#### Exercise details:
A faithful transcription of all the data, images excluded, is the required answer.

[Collected data]
════════

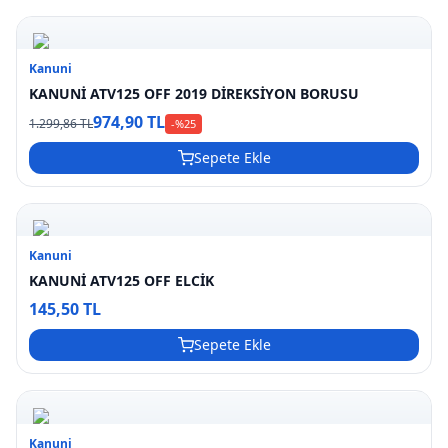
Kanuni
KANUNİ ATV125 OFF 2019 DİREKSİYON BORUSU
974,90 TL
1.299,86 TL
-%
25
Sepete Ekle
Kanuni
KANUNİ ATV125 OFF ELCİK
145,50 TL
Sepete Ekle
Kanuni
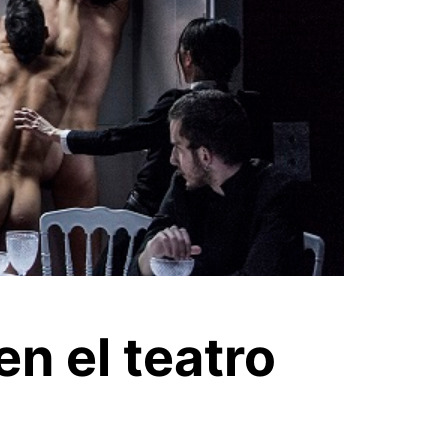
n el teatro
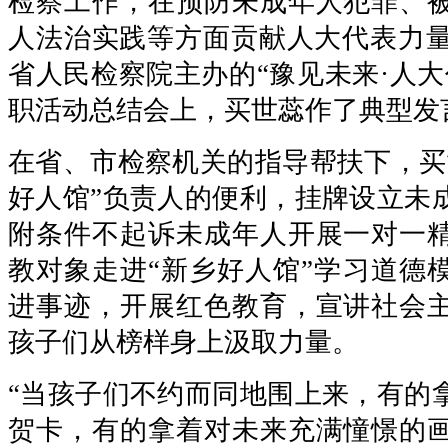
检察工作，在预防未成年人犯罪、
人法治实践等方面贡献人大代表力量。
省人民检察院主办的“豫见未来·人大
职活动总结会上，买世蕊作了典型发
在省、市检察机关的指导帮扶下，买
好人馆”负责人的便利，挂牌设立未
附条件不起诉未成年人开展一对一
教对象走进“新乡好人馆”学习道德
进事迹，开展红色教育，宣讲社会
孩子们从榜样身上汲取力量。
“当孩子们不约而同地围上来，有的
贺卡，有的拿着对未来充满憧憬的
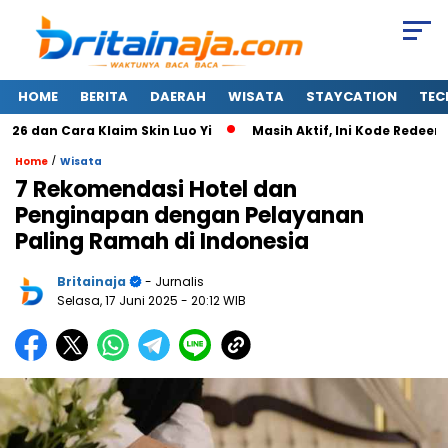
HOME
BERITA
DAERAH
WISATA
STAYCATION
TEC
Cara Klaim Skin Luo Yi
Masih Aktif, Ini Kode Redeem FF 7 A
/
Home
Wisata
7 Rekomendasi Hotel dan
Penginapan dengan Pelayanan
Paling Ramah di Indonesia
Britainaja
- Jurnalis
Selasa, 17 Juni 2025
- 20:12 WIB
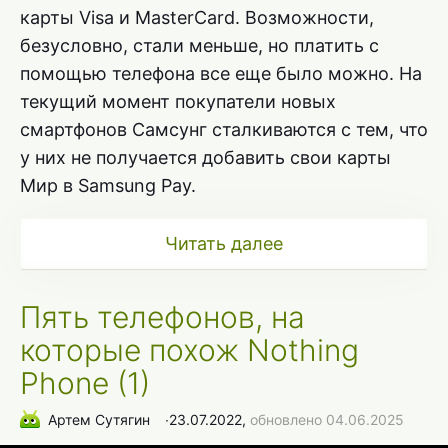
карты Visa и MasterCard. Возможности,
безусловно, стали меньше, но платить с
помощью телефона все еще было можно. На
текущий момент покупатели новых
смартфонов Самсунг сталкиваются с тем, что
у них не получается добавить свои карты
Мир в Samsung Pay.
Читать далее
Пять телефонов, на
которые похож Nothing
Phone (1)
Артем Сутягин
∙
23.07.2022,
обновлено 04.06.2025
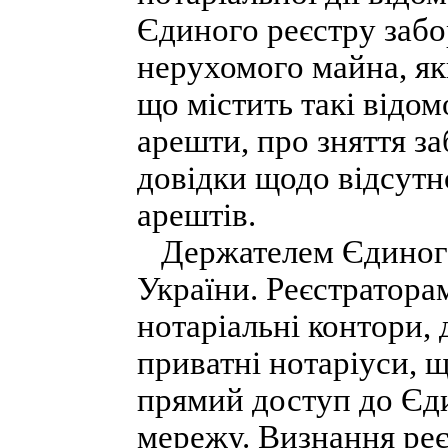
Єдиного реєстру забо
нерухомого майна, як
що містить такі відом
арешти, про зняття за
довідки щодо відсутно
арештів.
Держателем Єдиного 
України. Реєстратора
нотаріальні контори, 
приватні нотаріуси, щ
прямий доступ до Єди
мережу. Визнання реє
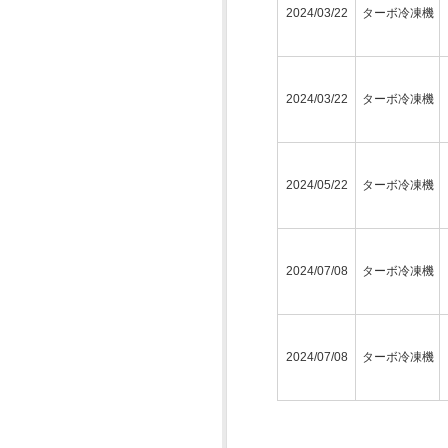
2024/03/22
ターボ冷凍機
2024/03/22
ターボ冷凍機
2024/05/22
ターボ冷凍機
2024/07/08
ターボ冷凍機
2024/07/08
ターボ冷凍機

════════

#### Result of this exercise:
Kanuni
KANUNİ ATV125 OFF 2019 DİREKSİYON BORUSU
974,90 TL
1.299,86 TL
-%
25
Sepete Ekle
Kanuni
KANUNİ ATV125 OFF ELCİK
145,50 TL
Sepete Ekle
Kanuni
n el teatro
检察工作，在预防未成年人犯罪、
人法治实践等方面贡献人大代表力量。
省人民检察院主办的“豫见未来·人大
职活动总结会上，买世蕊作了典型发
在省、市检察机关的指导帮扶下，买
好人馆”负责人的便利，挂牌设立未
附条件不起诉未成年人开展一对一
教对象走进“新乡好人馆”学习道德
进事迹，开展红色教育，宣讲社会
孩子们从榜样身上汲取力量。
“当孩子们不约而同地围上来，有的
贺卡，有的拿着对未来充满憧憬的
HOME
BERITA
DAERAH
WISATA
STAYCATION
TEC
Cara Klaim Skin Luo Yi
Masih Aktif, Ini Kode Redeem FF 7 A
/
Home
Wisata
7 Rekomendasi Hotel dan
Penginapan dengan Pelayanan
Paling Ramah di Indonesia
Britainaja
- Jurnalis
Selasa, 17 Juni 2025
- 20:12 WIB
карты Visa и MasterCard. Возможности,
безусловно, стали меньше, но платить с
помощью телефона все еще было можно. На
текущий момент покупатели новых
смартфонов Самсунг сталкиваются с тем, что
у них не получается добавить свои карты
Мир в Samsung Pay.
Читать далее
Пять телефонов, на
которые похож Nothing
Phone (1)
Артем Сутягин
∙
23.07.2022,
обновлено 04.06.2025
Єдиного реєстру забо
нерухомого майна, як
що містить такі відом
арешти, про зняття за
довідки щодо відсутно
арештів.
Держателем Єдиного 
України. Реєстратора
нотаріальні контори, 
приватні нотаріуси, щ
прямий доступ до Єди
мережу. Визнання реє
2024/03/22
ターボ冷凍機
2024/03/22
ターボ冷凍機
2024/05/22
ターボ冷凍機
2024/07/08
ターボ冷凍機
2024/07/08
ターボ冷凍機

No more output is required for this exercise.